#### [TEXTAUSZUG]
......

Hedonistische Tretmühle
Explodierende Energiepreise oder Lieferengpässe, egal warum, Unternehmen sind gerade gehörig unter Druck. Vor allem der Fachkräftemangel treibt die Fantasie der Unternehmer an, so versprechen viele ein Schlaraffenland, um attraktiv Mitarbeiter zu finden. Wie beim Fischen wird ein Köder ausgelegt, bekannt als „hedonistische Falle“. Was dieses Phänomen ist, wie es mit dem Fachkräftemangel und einem gelungenen Leben zusammenhängt, darum geht es in diesem Beitrag und der aktuellen Podcast Episode mit Manuela und Werner Sattlegger.
Was ist die hedonistische Tretmühle ?
Der Begriff „Hedonistic Treadmill“ stammt von den beiden Psychologen Philip Brickman (1943-82) und Donald T. Campbell (1916-96). Sie erläuterten in einem Aufsatz aus dem Jahr 1971, dass die Stimmungen eines Menschen als Reaktion auf gute und schlechte Erfahrungen sich zwar verändert, aber schnell wieder in die Neutralität zurückkehrt, so dass sowohl Glück als auch Traurigkeit vorübergehend sind.
Macht ein Lottogewinn glücklich ?
In einem weiteren Artikel im Journal of Personality and Social Psychology (1978) wiesen Brickman und zwei Kollegen nach, dass Lotteriegewinner kurze Zeit nach den Ereignissen, die ihr Leben verändert haben, nicht wesentlich glücklicher und Unfallopfer, die querschnittsgelähmt sind, nicht wesentlich weniger glücklich sind als andere Menschen. Wir scheinen unser gesamtes Leben externen positiven Ereignissen nachzulaufen, obwohl diese kaum einen nachhaltigen Effekt auf unser Glücksgefühl haben.
“Happiness Set Point”, die Grundlinie des Glücks
Denn die durch einen bestimmten Reiz hervorgerufene Zufriedenheit oder Unzufriedenheit lässt mit der Zeit nach und die Menschen kehren unweigerlich zu einem Niveau hedonistischer Neutralität zurück. Bislang wird diese Grundlinie gewöhnlich als “Happiness Set Point” bezeichnet, ein Begriff, der von Lykken und Tellegen (1996) in die Diskussion eingebracht wurde. "Unser Glück verbraucht sich und muss erneuert werden", schreibt Dr. Lykken, "Seien Sie deshalb ein bewanderter Epikureer. Finden Sie die kleinen Dinge des Lebens heraus, von denen Sie wissen, dass sie Ihnen Spaß und Freude machen: Gutes Essen, gutes Trinken, im Garten arbeiten, Freizeit mit Freunden verbringen, die Liste ist endlos. Auf lange Sicht werden Sie damit glücklicher leben, als mit irgend einer einzigartigen, großartigen Leistung, die das große Glück verspricht.”
Wieviel Geld braucht Glück ?

......

#### [AUFGABEN]
1. Auf welche beiden Psychologen geht laut Textauszug der Begriff „Hedonistic Treadmill“ zurück?
2. Geben Sie den Abschnitt aus dem Textauszug wortgetreu wieder, der mit den Worten „Was ist die“ einsetzt und mit „Traurigkeit vorübergehend sind.“ schließt.

#### [ERFASSTE DATEN]
......

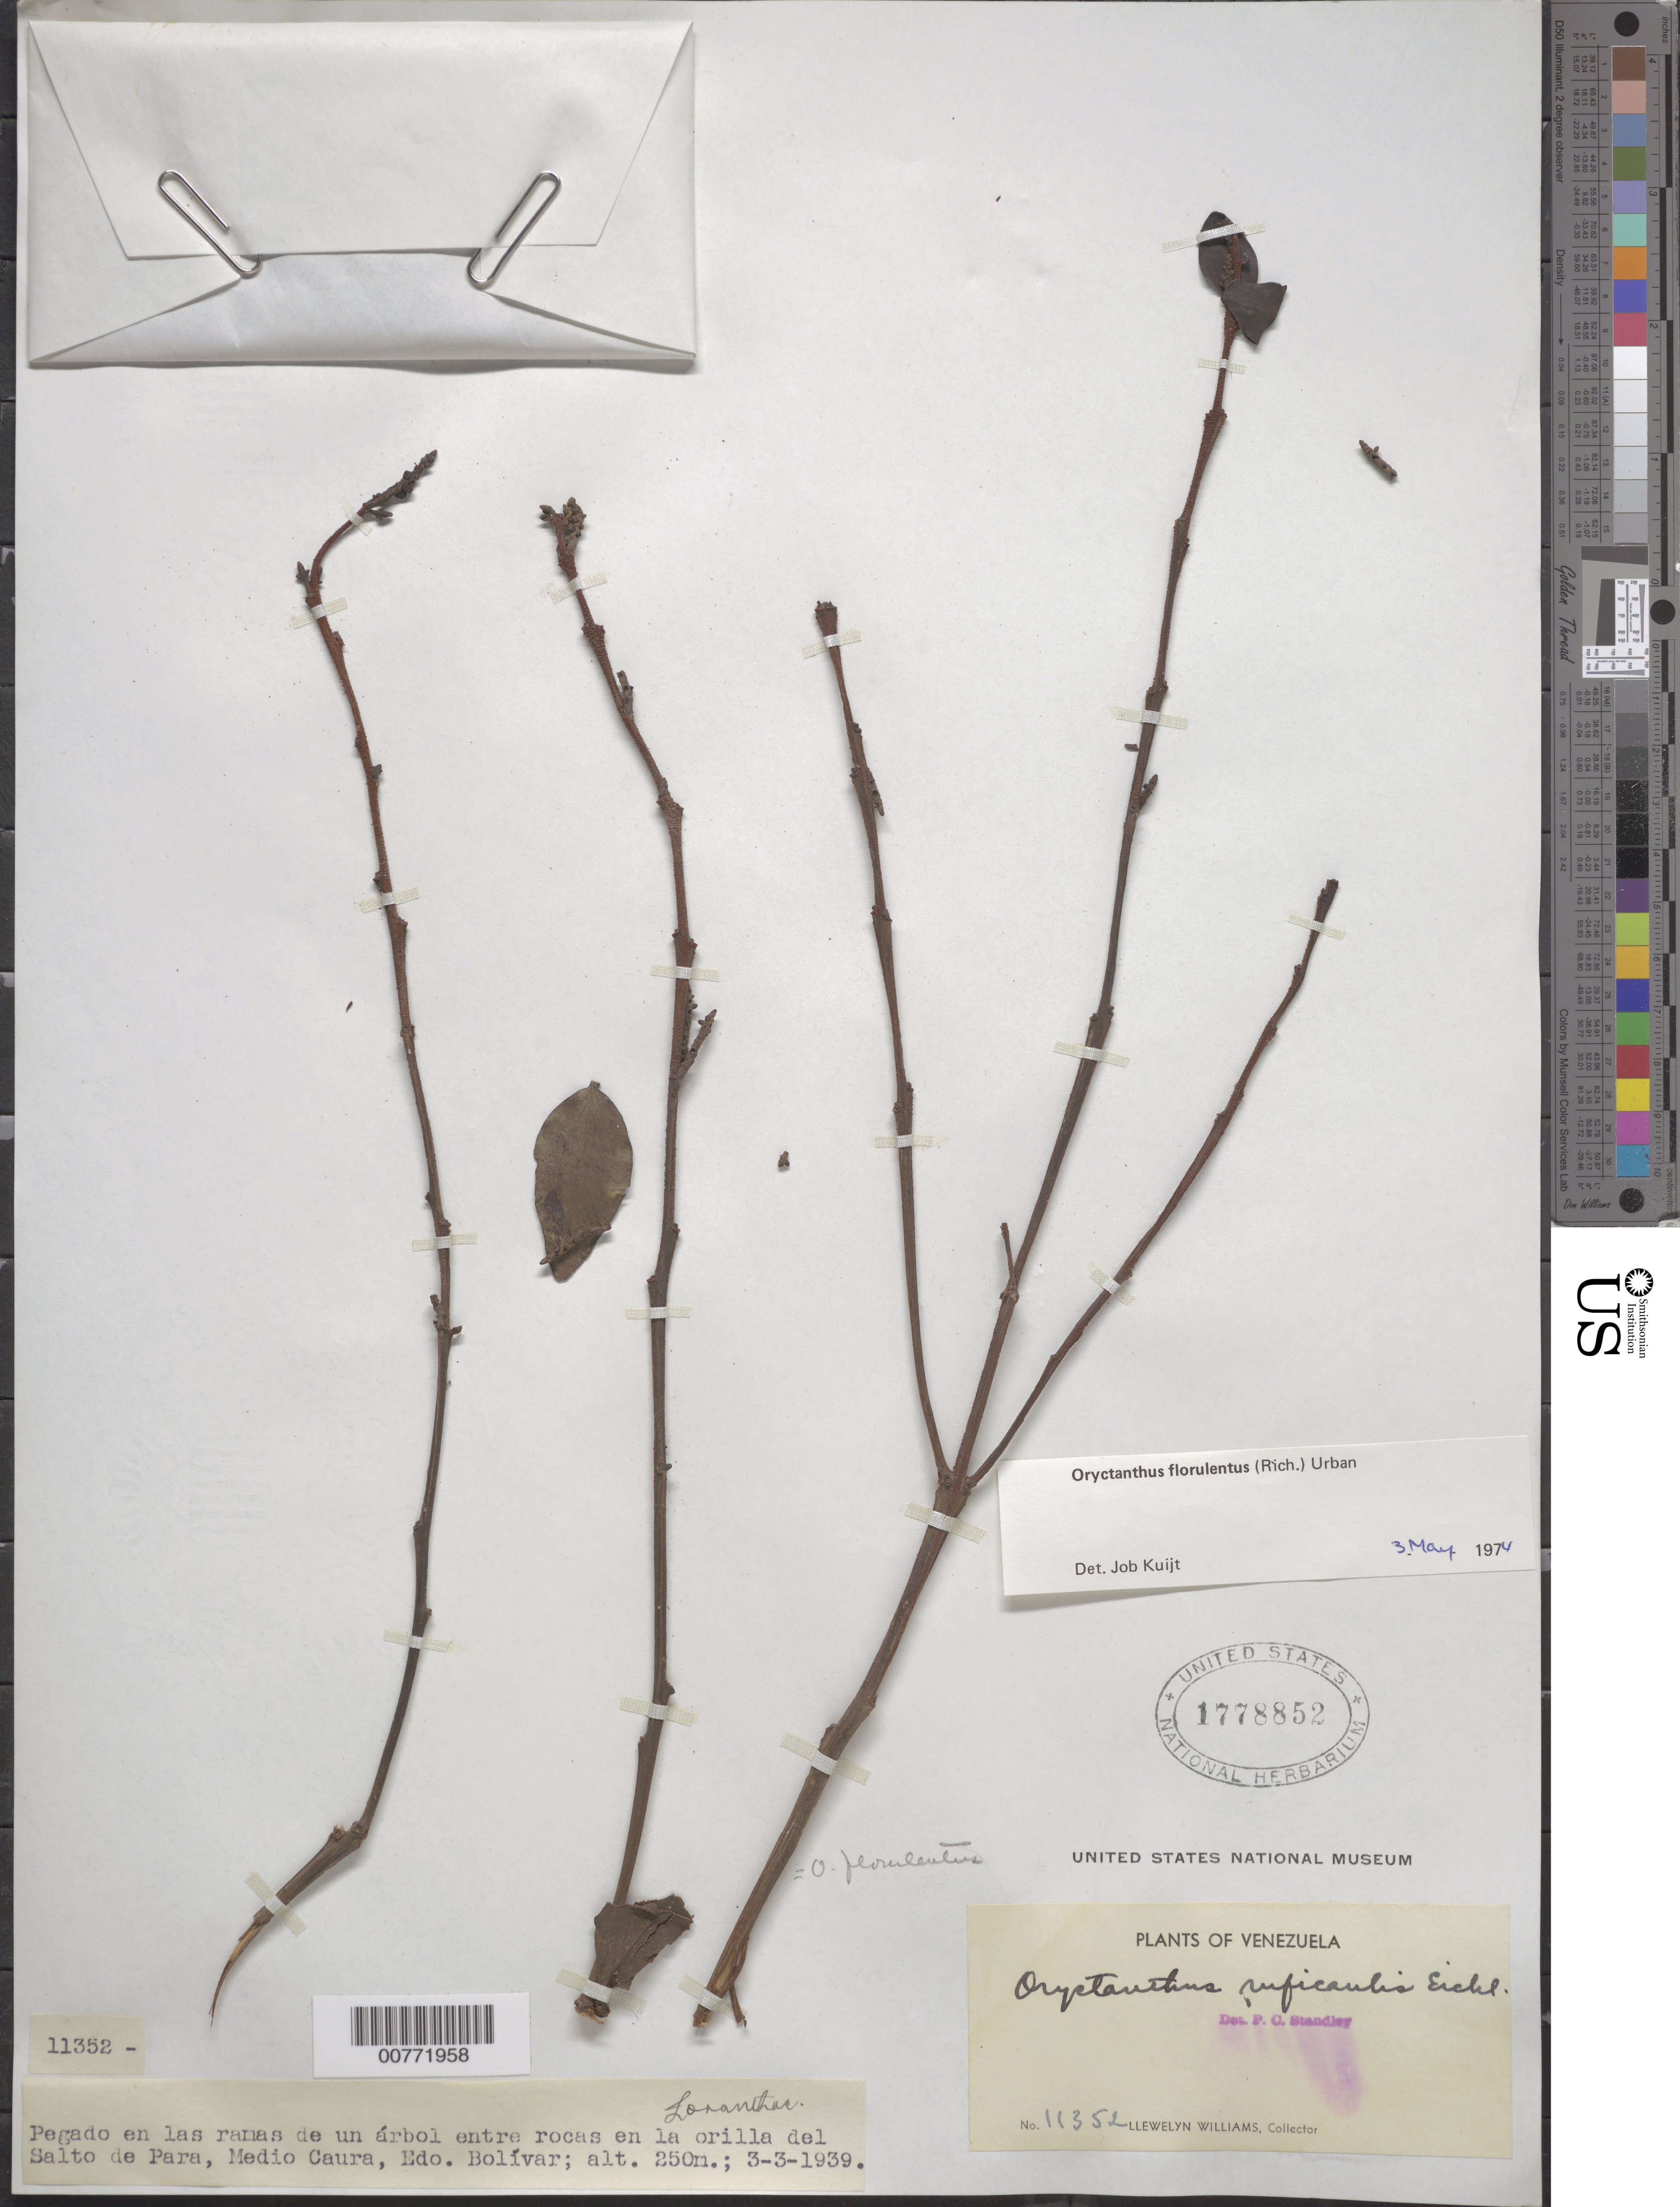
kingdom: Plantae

......

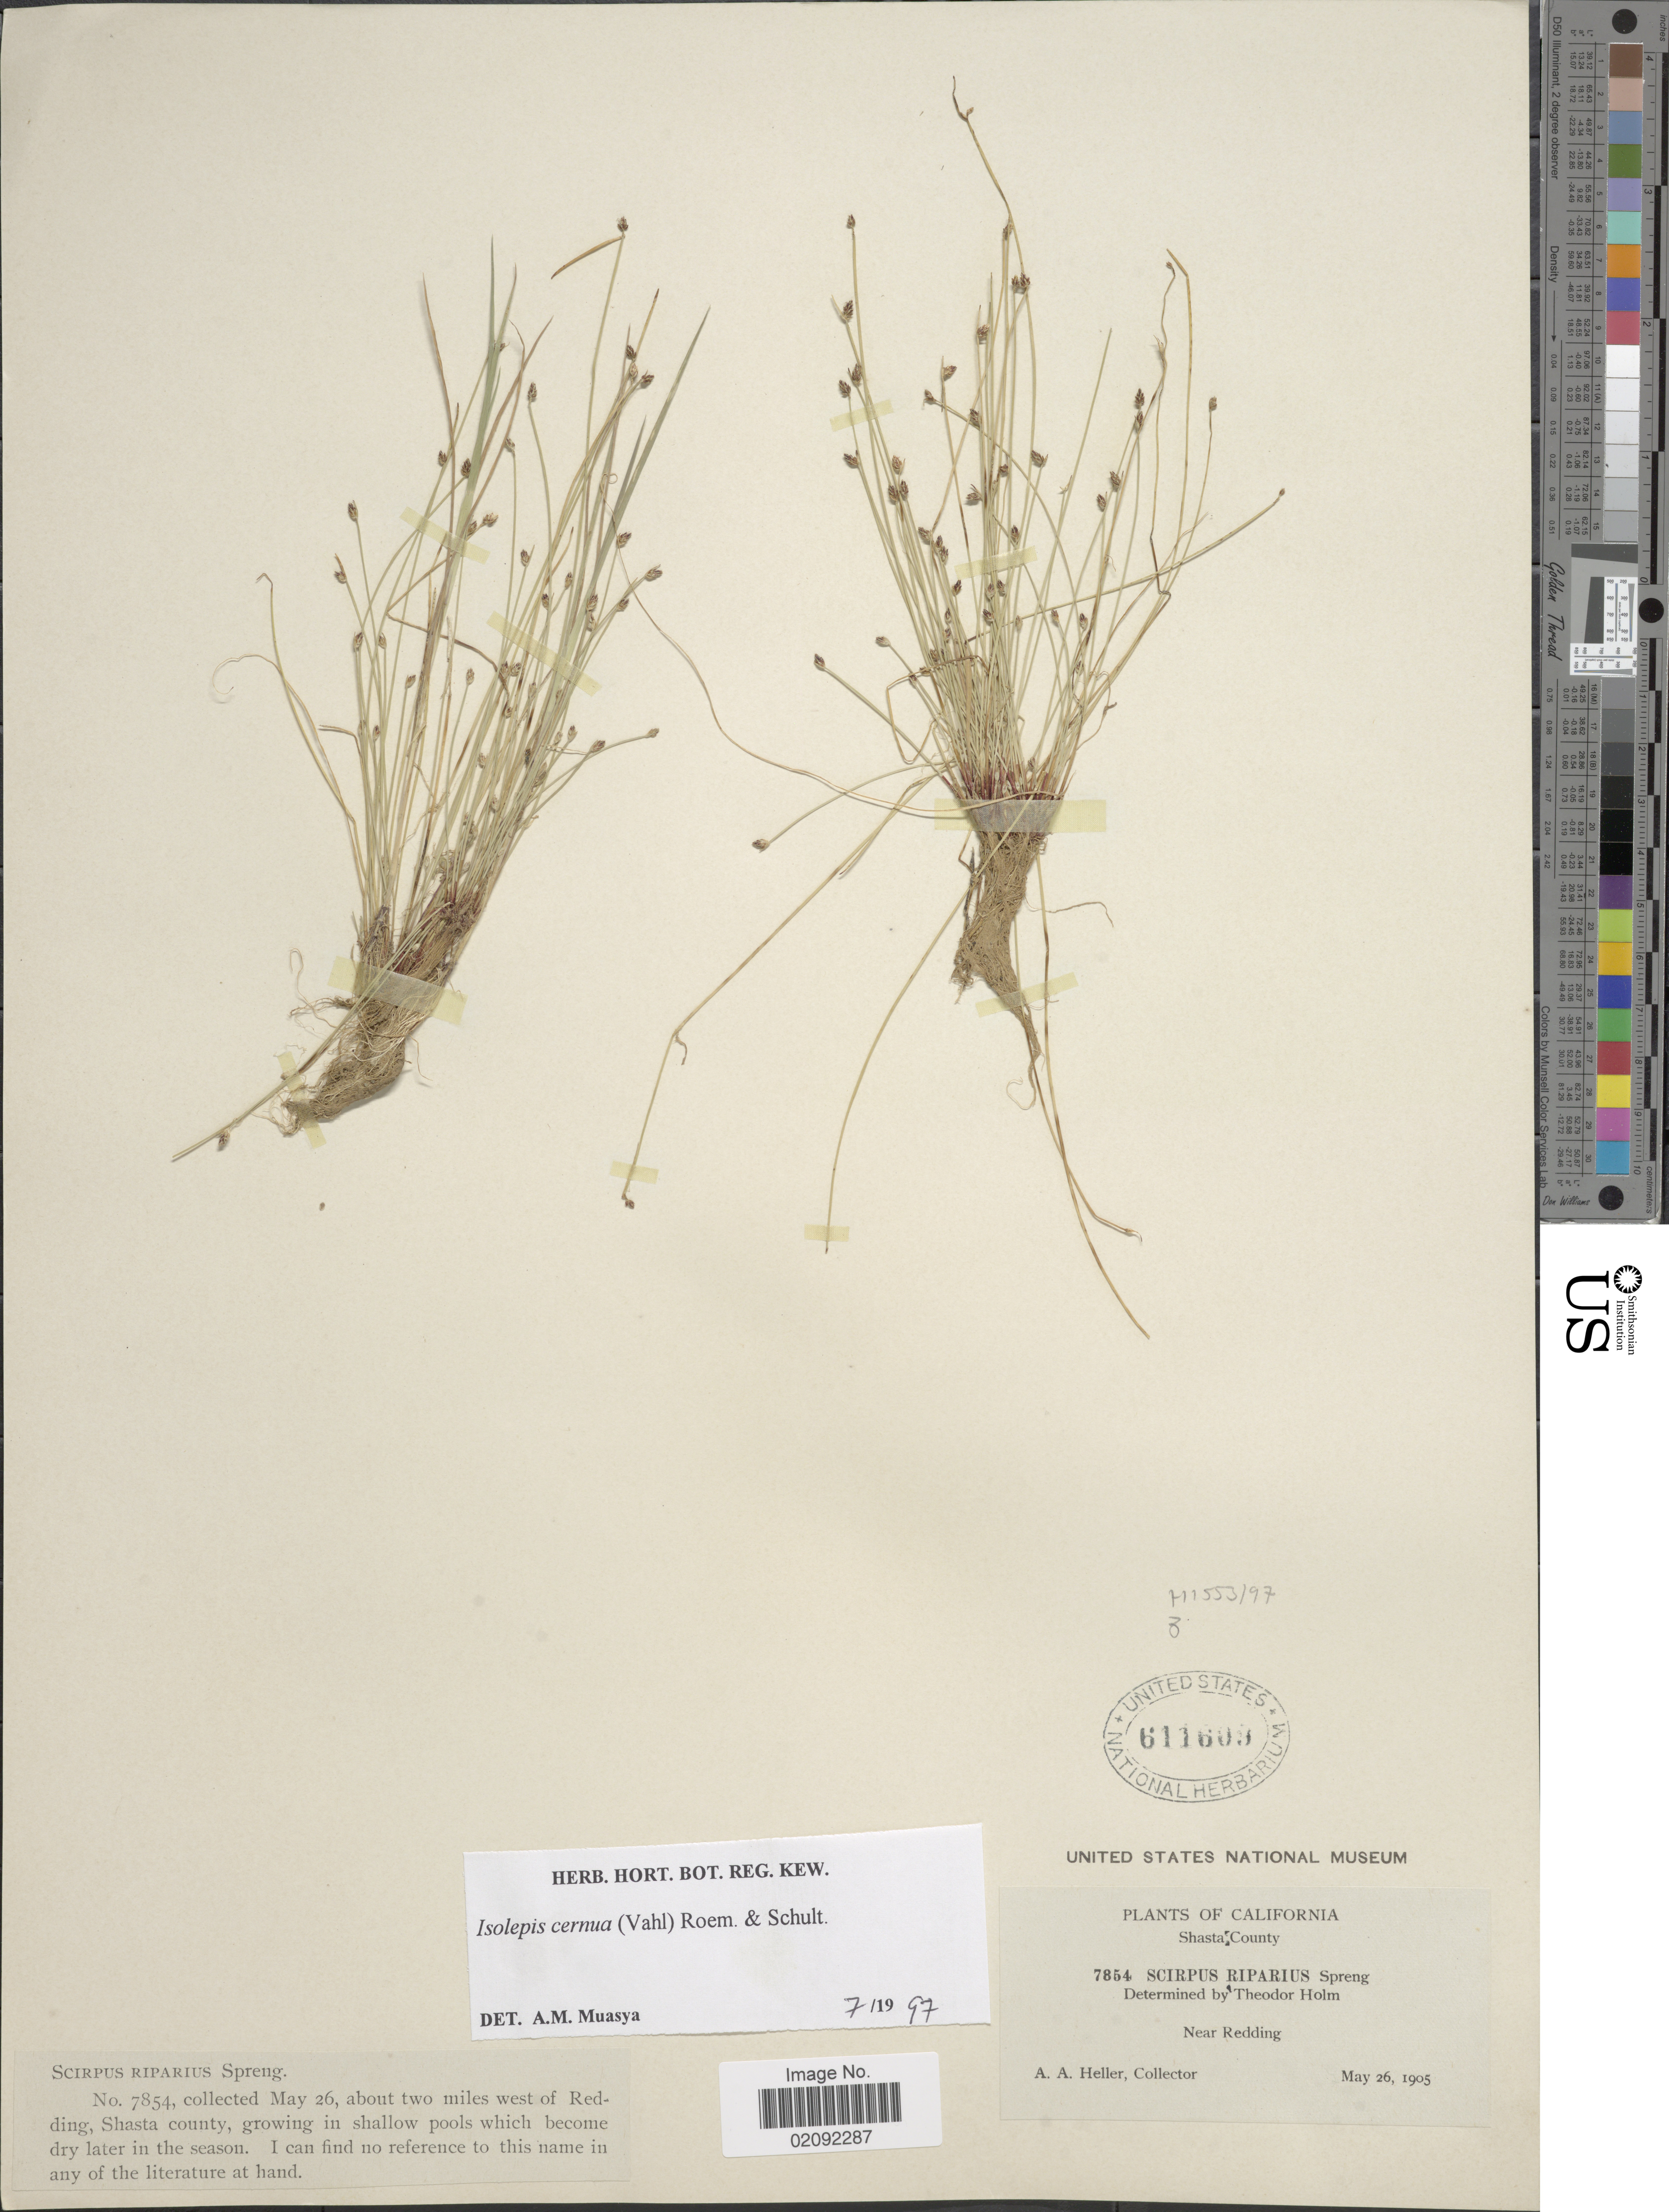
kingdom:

......

#### [ANTWORTEN JE AUFGABE]
1. Auf Philip Brickman und Donald T. Campbell.

2.
Was ist die hedonistische Tretmühle ?
Der Begriff „Hedonistic Treadmill“ stammt von den beiden Psychologen Philip Brickman (1943-82) und Donald T. Campbell (1916-96). Sie erläuterten in einem Aufsatz aus dem Jahr 1971, dass die Stimmungen eines Menschen als Reaktion auf gute und schlechte Erfahrungen sich zwar verändert, aber schnell wieder in die Neutralität zurückkehrt, so dass sowohl Glück als auch Traurigkeit vorübergehend sind.